Metin:
• • • • • • •
Rotamız bu hafta Beypazarı Aşağı kavak köyü ve Kirmir çayı bölgesi idi.
Kalabalık bir doğa yürüyüş grubu ile sabah yola çıkıyoruz.
Hava kapalı her an gökyüzü bir sürpriz yapabilir endişesiyle rehberimize sorularımızı yönelttik. Ne de olsa henüz kış ayında sayılırız. Kar yağmur yağabilir. Bulutlar sanki kıskanırcasına yol boyunca üstümüzde bize eşlik ediyor.
Sorularımız üzerine rehberimizin bize verdiği bilgiler bir haftalık meteorolojinin açıklamalarına göre, bir tek bugün kar ve yağmur görünmüyormuş. Diğer günler hep yağışlı ve soğuk olacakmış. O yüzden kış ayı olmasına rağmen çok şanslıyız.
Yol üstünde kısa bir kahvaltı molası verdikten sonra Beypazarı’na yolculuğumuza devam ediyoruz. Kısa bir yürüyüşün ardında rehberimizin açıklamalarıyla daha sonra mangal ve eğlence ile bugünü tamamlayacağız bilgisini alıyoruz.
Önce yolumuzun üzerinde Beypazarı’nın simgesi olan bir havuç fabrikasında ikinci molamızı veriyoruz. Havucun tarladan evimize nasıl geldiği yolculuğunu izleme imkanı buluyoruz. Tarladan toplanan havuçlar önce bir havuza dökülüyor. Toprak ve çamurla kaplı havuçlar bir palet üstünde tazyikli su ile çalışan büyük kazanın içine yıkanma yolculuğuna başlıyor. Süratle dönen bu kazan içinde havuçlar yıkanıp büyük bir odada tezgâhın üstünde yine paletler üzerinde ikinci yolculuğunu bitiriyor. Paketleme işinde kadın işçiler havuçları kasalara koyup satış için hazırlıyorlar.
Kum Havucu olarak bilinen havuç yörede çokça yetiştirildiği için sebze olarak tüketilmesinin yanı sıra suyu çıkarılarak havuç suyu olarak satılmakta; ayrıca havuç lokumu olarak üretiliyormuş.
Bu kısa havuç fabrikası ziyaretimizden sonra doğa yürüyüşü için köyün içinden geçen Kirmir çayı kenarında yürümeye başlıyoruz. Yağan karlar eriyince suyun debisi yükselmiş ve karşıya geçmemize izin vermiyor.
Biz de rehberimizin denetiminde riske girmeden çayın kenarından yürüyüşümüze buradan devam ediyoruz. Çakıl taşları üzerinde hoplaya zıplaya yürüyoruz. En tehlikeli parkurlardan sayılan bu çakıl taşları üzerinde yürümek misketler üzerinde yürümek gibi çok zor. Her an ayağınız burkulur ya da kırılabilir. Bu yüzden yeni doğa yürüyüşü yapanlara rehberimiz ,sürekli çok dikkatli adımlarımızı atmamız gerektiğini belirterek işin ciddiyeti anlatarak yolumuza devam ediyoruz.
• • • • • • •
Veri satırları:
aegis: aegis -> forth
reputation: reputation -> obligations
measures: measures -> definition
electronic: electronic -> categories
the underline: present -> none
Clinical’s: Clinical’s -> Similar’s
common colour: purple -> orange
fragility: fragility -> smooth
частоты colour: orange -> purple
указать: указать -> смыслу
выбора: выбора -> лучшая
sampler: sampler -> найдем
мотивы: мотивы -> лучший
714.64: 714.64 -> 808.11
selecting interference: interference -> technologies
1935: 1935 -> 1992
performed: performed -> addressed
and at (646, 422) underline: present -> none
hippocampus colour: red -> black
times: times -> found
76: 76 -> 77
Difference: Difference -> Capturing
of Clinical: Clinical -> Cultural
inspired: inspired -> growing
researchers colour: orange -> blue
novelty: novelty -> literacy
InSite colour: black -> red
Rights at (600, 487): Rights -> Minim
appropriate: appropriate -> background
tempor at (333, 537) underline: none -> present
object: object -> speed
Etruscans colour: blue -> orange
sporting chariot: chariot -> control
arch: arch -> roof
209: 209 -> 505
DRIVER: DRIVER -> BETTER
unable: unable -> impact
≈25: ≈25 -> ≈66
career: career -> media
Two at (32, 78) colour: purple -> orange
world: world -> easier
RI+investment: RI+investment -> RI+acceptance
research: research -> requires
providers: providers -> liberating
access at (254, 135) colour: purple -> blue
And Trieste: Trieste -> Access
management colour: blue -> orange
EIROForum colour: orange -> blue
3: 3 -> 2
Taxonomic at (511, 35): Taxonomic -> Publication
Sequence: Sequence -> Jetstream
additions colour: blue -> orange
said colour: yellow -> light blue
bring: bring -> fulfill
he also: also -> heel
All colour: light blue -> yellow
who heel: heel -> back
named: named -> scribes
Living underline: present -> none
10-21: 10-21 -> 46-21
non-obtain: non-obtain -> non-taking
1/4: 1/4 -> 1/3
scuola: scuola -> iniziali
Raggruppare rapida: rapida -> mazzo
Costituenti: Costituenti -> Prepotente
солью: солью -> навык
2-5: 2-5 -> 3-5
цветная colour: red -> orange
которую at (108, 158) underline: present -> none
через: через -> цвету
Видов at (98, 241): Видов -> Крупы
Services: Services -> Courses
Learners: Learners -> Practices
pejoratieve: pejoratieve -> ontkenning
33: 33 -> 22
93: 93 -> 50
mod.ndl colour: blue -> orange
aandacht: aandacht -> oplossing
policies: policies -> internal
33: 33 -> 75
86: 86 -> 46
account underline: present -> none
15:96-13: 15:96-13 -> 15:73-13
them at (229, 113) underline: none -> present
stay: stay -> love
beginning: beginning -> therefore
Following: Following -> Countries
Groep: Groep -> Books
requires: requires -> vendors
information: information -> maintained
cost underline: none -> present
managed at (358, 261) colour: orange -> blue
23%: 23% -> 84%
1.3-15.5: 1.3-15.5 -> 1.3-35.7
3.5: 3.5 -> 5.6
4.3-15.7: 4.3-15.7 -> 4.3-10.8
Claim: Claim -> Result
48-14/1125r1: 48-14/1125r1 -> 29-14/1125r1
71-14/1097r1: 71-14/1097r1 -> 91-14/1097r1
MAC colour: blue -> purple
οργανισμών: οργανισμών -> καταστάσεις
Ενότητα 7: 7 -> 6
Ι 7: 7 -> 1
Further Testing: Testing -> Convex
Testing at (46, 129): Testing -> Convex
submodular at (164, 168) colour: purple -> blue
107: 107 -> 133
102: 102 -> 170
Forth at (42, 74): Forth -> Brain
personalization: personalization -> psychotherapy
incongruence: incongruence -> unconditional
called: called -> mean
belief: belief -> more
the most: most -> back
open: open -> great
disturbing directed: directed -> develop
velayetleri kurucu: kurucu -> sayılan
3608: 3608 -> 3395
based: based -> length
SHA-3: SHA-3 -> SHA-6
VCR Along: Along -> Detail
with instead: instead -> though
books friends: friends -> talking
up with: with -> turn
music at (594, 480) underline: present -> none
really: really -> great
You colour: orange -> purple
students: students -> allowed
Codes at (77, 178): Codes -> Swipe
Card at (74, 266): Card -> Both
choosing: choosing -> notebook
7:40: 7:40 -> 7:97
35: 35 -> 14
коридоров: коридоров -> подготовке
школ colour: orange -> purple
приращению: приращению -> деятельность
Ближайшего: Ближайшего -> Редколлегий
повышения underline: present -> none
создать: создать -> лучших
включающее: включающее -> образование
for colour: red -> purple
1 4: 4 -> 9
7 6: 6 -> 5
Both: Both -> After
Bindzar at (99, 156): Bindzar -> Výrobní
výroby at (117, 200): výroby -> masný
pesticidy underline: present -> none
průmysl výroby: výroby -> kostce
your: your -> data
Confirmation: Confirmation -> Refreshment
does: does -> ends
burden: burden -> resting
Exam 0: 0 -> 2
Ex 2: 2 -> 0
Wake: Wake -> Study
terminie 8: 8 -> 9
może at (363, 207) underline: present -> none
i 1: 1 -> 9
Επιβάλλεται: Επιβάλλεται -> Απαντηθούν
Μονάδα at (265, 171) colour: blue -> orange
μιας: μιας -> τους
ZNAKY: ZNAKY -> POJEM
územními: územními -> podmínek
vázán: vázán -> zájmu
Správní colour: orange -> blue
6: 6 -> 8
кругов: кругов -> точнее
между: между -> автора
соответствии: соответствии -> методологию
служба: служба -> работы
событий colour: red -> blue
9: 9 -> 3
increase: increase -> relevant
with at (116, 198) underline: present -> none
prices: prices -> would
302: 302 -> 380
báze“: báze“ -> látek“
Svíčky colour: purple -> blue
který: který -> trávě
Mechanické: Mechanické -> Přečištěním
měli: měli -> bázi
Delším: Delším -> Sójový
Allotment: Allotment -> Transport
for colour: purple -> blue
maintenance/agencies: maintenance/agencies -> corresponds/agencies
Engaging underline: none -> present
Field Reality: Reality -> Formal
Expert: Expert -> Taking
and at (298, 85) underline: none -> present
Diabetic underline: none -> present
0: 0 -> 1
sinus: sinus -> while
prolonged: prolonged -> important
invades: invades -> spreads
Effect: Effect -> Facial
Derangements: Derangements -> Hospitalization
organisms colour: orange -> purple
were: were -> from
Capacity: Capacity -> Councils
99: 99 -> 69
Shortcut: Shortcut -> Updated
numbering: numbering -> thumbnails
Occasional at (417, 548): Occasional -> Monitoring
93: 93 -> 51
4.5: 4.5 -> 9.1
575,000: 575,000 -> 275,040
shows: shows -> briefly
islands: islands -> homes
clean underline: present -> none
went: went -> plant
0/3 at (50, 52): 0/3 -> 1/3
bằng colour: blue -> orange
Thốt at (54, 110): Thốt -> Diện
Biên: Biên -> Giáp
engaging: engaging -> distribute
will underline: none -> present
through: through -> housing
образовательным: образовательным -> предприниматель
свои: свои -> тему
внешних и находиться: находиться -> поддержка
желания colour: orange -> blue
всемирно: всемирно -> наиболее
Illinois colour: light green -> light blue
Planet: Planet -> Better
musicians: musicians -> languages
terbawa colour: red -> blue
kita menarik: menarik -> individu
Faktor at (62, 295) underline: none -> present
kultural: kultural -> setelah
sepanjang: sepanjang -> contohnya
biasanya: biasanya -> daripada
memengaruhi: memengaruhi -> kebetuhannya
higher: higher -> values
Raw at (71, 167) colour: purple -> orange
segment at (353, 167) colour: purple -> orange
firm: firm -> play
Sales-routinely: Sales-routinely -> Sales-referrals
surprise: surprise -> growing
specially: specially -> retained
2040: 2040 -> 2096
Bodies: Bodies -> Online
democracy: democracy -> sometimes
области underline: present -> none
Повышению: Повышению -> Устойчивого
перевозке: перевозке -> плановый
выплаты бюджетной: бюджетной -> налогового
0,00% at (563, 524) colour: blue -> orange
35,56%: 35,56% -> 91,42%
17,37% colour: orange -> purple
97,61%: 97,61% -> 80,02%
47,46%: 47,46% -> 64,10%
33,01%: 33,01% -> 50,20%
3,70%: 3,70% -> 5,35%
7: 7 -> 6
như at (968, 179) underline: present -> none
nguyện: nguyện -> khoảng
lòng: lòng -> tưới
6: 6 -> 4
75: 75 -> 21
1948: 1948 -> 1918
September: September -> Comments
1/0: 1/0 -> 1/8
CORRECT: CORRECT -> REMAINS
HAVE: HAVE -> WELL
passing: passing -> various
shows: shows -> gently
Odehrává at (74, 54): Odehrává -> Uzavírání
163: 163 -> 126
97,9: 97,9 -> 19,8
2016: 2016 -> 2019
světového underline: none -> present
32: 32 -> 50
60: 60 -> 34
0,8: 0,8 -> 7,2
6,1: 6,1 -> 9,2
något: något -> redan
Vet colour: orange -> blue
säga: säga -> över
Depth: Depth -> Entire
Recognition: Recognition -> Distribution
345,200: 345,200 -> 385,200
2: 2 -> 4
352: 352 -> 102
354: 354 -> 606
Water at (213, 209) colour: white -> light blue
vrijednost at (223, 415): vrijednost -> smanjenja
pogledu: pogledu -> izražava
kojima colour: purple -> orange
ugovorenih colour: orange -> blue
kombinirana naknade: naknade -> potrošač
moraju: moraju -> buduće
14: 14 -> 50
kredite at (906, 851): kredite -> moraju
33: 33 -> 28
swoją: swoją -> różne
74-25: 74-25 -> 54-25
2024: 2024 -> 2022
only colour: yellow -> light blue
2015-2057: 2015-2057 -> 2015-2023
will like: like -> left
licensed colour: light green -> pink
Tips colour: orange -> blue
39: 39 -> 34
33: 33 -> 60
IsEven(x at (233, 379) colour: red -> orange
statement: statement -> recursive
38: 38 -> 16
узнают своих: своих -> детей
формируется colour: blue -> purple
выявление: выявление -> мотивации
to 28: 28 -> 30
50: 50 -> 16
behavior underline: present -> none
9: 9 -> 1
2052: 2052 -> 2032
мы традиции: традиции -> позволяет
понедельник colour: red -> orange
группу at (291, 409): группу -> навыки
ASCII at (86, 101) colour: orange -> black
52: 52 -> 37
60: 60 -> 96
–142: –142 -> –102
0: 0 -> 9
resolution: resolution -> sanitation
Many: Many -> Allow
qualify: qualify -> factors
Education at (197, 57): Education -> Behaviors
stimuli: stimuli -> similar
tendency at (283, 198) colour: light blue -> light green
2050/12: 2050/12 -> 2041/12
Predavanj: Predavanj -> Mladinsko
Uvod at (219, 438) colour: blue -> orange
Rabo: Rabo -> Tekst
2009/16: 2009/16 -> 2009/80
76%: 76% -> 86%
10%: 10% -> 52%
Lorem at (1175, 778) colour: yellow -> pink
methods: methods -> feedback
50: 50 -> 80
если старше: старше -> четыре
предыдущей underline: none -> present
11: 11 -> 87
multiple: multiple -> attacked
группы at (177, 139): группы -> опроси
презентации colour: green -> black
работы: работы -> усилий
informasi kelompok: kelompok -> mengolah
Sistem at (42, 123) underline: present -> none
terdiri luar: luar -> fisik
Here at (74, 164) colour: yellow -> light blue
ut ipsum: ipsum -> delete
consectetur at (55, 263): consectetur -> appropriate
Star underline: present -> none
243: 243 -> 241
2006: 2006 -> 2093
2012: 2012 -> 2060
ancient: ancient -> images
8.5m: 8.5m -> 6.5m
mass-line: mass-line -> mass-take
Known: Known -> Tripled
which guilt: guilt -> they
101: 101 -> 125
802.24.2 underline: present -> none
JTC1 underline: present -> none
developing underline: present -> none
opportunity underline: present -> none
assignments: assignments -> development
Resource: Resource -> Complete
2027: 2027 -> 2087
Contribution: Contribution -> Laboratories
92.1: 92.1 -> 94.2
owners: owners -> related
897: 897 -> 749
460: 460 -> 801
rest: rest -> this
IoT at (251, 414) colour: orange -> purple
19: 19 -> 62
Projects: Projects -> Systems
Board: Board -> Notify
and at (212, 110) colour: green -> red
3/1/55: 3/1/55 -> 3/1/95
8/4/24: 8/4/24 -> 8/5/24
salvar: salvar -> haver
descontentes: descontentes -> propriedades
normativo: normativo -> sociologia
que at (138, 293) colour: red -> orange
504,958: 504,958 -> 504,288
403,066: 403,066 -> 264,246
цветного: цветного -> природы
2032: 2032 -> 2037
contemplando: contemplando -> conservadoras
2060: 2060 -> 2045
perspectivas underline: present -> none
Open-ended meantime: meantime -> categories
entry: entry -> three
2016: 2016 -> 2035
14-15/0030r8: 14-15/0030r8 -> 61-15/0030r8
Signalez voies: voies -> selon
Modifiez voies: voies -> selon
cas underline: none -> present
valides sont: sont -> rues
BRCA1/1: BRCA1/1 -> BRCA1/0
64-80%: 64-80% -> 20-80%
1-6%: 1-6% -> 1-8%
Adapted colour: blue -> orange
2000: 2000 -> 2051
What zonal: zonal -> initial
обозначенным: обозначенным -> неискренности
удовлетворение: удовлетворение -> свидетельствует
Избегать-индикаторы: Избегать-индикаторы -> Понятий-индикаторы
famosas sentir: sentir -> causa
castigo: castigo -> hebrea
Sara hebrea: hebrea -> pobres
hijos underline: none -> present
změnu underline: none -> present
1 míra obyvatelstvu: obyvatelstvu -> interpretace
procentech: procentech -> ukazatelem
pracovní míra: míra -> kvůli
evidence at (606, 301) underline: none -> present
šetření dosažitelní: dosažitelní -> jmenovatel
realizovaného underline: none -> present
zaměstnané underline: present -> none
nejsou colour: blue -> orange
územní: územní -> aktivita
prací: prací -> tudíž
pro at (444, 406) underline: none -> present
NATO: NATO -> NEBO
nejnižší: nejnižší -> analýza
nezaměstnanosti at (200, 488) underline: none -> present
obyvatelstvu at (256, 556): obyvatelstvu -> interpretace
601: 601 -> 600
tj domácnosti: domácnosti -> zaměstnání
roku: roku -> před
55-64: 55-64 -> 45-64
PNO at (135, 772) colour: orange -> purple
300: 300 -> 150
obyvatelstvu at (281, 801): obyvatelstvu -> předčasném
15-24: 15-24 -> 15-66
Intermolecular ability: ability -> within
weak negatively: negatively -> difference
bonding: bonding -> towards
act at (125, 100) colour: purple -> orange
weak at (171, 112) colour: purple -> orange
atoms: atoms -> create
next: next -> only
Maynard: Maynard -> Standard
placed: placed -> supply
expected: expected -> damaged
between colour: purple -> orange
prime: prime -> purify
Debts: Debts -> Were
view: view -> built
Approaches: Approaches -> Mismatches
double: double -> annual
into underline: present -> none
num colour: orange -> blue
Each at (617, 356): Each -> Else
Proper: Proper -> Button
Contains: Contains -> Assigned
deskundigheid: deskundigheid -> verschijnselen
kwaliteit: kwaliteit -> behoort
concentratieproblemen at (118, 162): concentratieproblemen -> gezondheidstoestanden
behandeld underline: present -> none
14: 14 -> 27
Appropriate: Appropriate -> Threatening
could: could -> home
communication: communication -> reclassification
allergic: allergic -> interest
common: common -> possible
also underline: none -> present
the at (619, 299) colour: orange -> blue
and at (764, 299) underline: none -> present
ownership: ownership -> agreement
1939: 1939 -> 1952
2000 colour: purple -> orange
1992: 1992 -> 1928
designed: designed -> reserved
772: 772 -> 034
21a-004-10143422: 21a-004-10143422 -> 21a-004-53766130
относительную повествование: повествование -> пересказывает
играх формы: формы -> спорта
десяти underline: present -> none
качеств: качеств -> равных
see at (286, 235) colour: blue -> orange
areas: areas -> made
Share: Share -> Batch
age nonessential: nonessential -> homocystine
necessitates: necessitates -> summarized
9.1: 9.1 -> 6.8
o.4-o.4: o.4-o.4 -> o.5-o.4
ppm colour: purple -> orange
• • • • • • •
Yapılacaklar:
(a) Beypazarı gezisini anlatan metne göre havuç fabrikasında havuçları kasalara koyup satışa kimler hazırlıyor?
(b) Kayıtların ilk satırından başlayıp "world: world -> easier" geçen satırla biten satırları, boş olanları atlayarak, "Sıra" ve "Satır" sütunlarıyla bir Markdown tablosu olarak düzenle.

Cevaplar:
(a) Paketleme işinde çalışan kadın işçiler.

(b)
| Sıra | Satır |
|---|---|
| 1 | aegis: aegis -> forth |
| 2 | reputation: reputation -> obligations |
| 3 | measures: measures -> definition |
| 4 | electronic: electronic -> categories |
| 5 | the underline: present -> none |
| 6 | Clinical’s: Clinical’s -> Similar’s |
| 7 | common colour: purple -> orange |
| 8 | fragility: fragility -> smooth |
| 9 | частоты colour: orange -> purple |
| 10 | указать: указать -> смыслу |
| 11 | выбора: выбора -> лучшая |
| 12 | sampler: sampler -> найдем |
| 13 | мотивы: мотивы -> лучший |
| 14 | 714.64: 714.64 -> 808.11 |
| 15 | selecting interference: interference -> technologies |
| 16 | 1935: 1935 -> 1992 |
| 17 | performed: performed -> addressed |
| 18 | and at (646, 422) underline: present -> none |
| 19 | hippocampus colour: red -> black |
| 20 | times: times -> found |
| 21 | 76: 76 -> 77 |
| 22 | Difference: Difference -> Capturing |
| 23 | of Clinical: Clinical -> Cultural |
| 24 | inspired: inspired -> growing |
| 25 | researchers colour: orange -> blue |
| 26 | novelty: novelty -> literacy |
| 27 | InSite colour: black -> red |
| 28 | Rights at (600, 487): Rights -> Minim |
| 29 | appropriate: appropriate -> background |
| 30 | tempor at (333, 537) underline: none -> present |
| 31 | object: object -> speed |
| 32 | Etruscans colour: blue -> orange |
| 33 | sporting chariot: chariot -> control |
| 34 | arch: arch -> roof |
| 35 | 209: 209 -> 505 |
| 36 | DRIVER: DRIVER -> BETTER |
| 37 | unable: unable -> impact |
| 38 | ≈25: ≈25 -> ≈66 |
| 39 | career: career -> media |
| 40 | Two at (32, 78) colour: purple -> orange |
| 41 | world: world -> easier |